*** Extracted entries
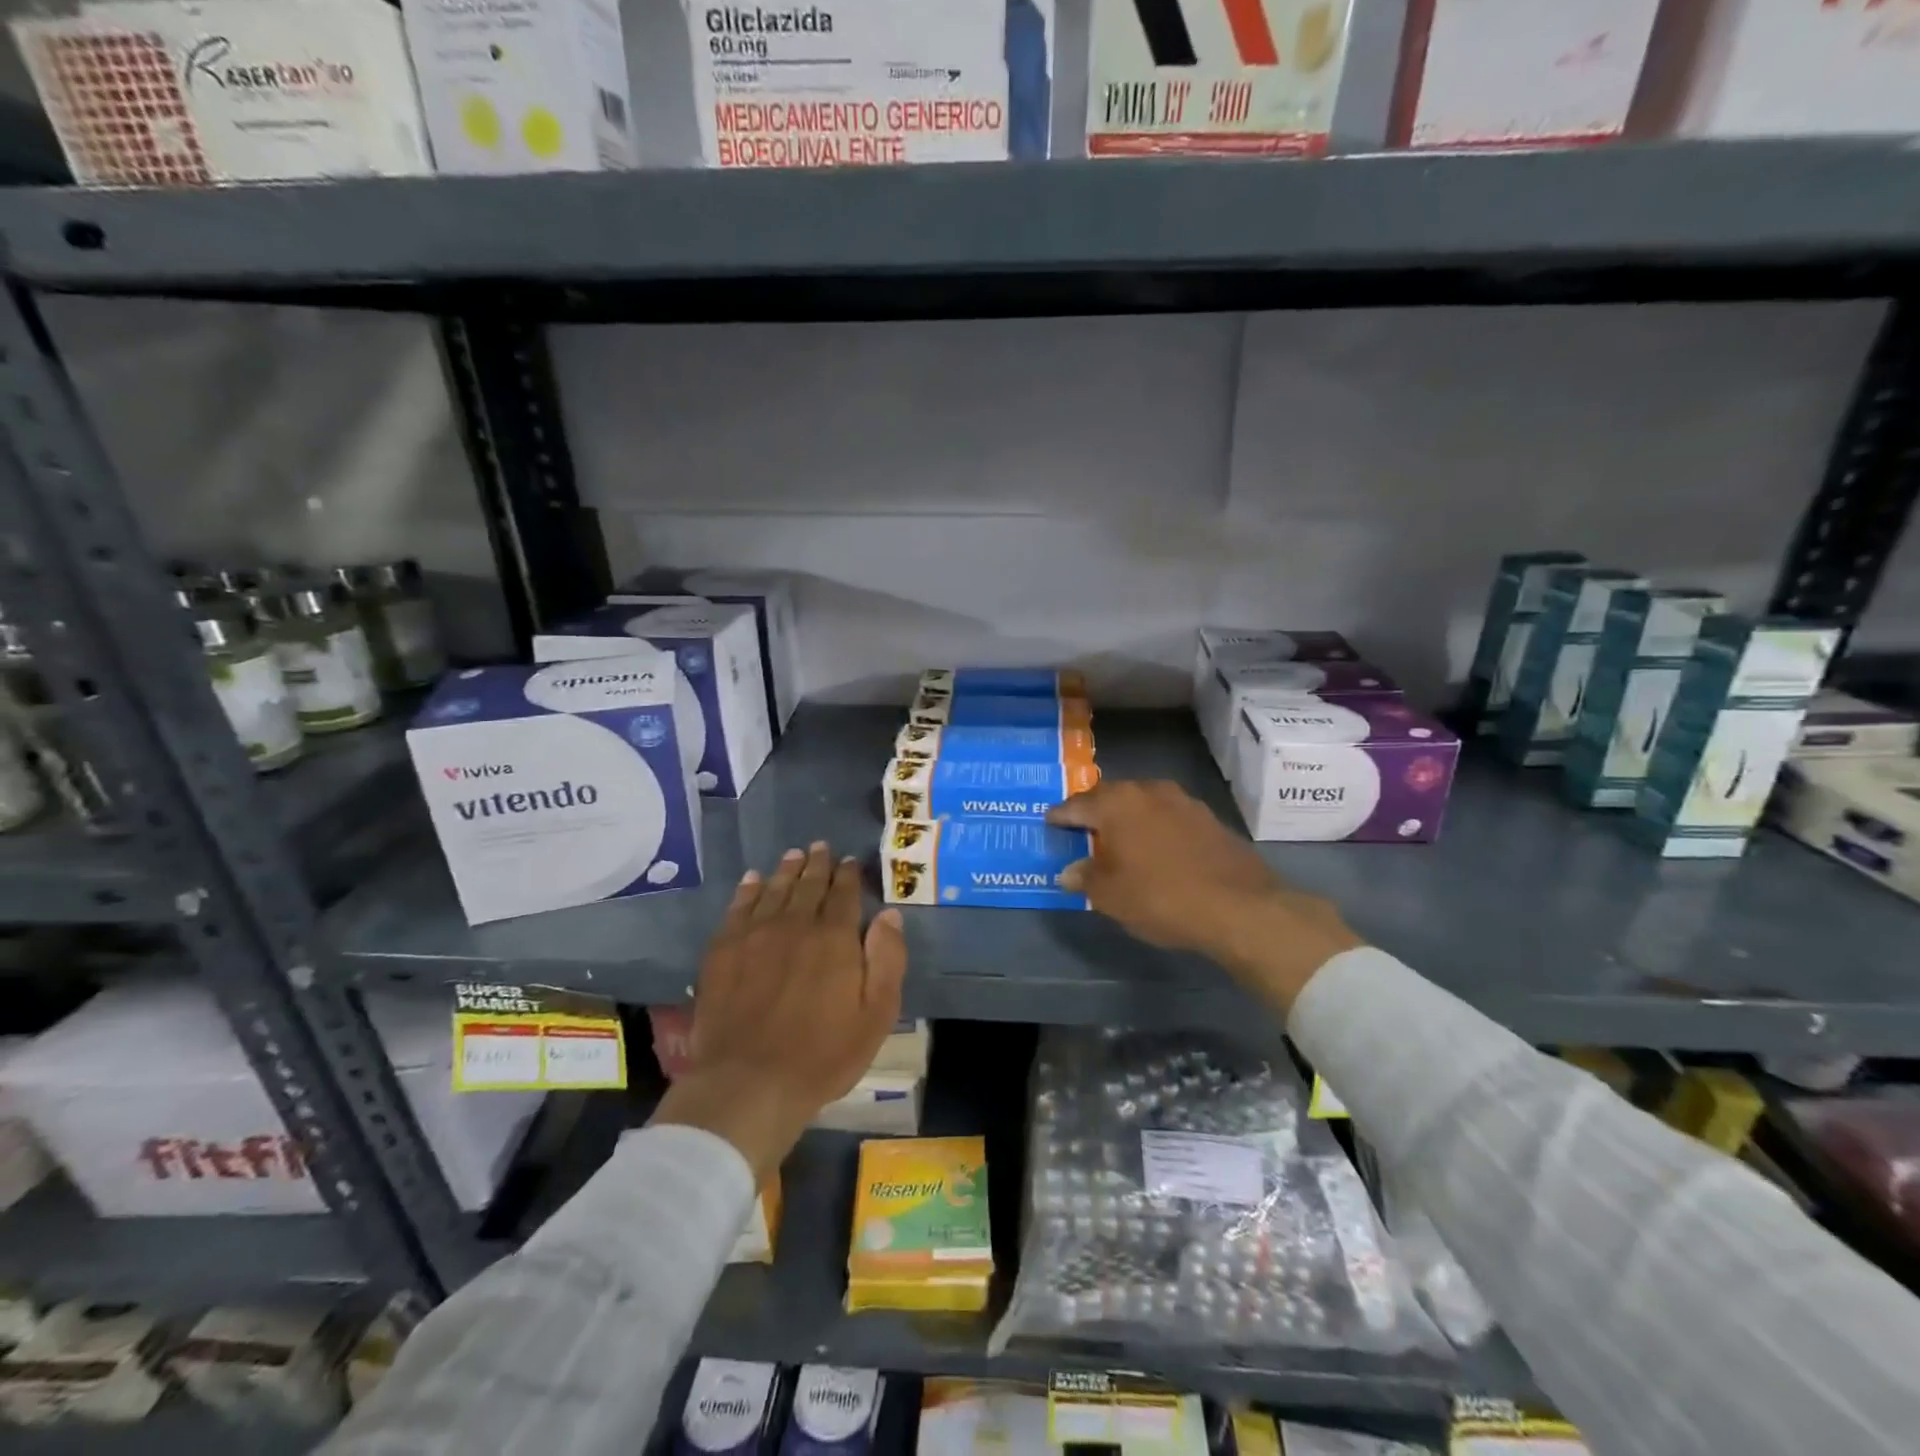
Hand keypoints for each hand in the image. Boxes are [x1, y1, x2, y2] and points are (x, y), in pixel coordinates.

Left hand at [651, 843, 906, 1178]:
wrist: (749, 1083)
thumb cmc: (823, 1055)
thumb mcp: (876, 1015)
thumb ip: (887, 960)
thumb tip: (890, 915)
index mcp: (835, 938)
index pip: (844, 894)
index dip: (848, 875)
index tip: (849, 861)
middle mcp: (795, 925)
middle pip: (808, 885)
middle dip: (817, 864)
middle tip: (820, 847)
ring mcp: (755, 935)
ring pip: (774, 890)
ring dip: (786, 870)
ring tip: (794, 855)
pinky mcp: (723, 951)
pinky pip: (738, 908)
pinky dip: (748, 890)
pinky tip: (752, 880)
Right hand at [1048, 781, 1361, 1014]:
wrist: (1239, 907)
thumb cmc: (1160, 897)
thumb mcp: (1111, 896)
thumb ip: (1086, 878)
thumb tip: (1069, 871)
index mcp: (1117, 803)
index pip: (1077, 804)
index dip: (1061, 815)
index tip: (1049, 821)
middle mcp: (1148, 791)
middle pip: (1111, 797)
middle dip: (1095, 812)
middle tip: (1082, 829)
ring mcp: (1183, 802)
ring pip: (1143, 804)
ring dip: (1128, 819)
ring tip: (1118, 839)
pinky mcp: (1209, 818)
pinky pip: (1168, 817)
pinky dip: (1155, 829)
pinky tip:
******
Assignment
Give the listing again word for word, without its images.

Solved problem
Hand keypoints for each hand in the image. Boxes are [x1, y1, x2, y2] and points are (x, y), in pixel coordinates.

Left hand at [651, 843, 906, 1178]:
wrist: (749, 1083)
thumb cmc: (823, 1055)
thumb mcp: (876, 1015)
thumb ip: (887, 960)
thumb tip: (890, 915)
index mcp: (835, 938)
index pip: (844, 894)
index dip: (848, 875)
index tip: (849, 861)
middle mcp: (795, 925)
middle pip: (808, 885)
middle dip: (817, 864)
middle tip: (820, 847)
ring mcp: (755, 935)
ring pip: (774, 890)
ring dip: (786, 870)
ring tip: (794, 855)
pinky mcp: (723, 951)
pinky pip: (738, 908)
pinky dip: (748, 890)
pinky tip: (752, 880)
Right hand at [1048, 781, 1361, 1014]:
wrist: (1239, 907)
thumb cmc: (1160, 897)
thumb mcp: (1111, 896)
thumb ip: (1086, 878)
thumb tip: (1069, 871)
index mcp: (1117, 803)
index pip: (1077, 804)
index dip: (1061, 815)
index tip: (1049, 821)
middle mcp: (1148, 791)
middle pip: (1111, 797)
middle dip: (1095, 812)
middle tip: (1082, 829)
ring mcp: (1183, 802)
ring pip: (1143, 804)
ring dip: (1128, 819)
ring tip: (1118, 839)
pinky mcp: (1209, 818)
pinky pip: (1168, 817)
pinky dip: (1155, 829)
pinky tip:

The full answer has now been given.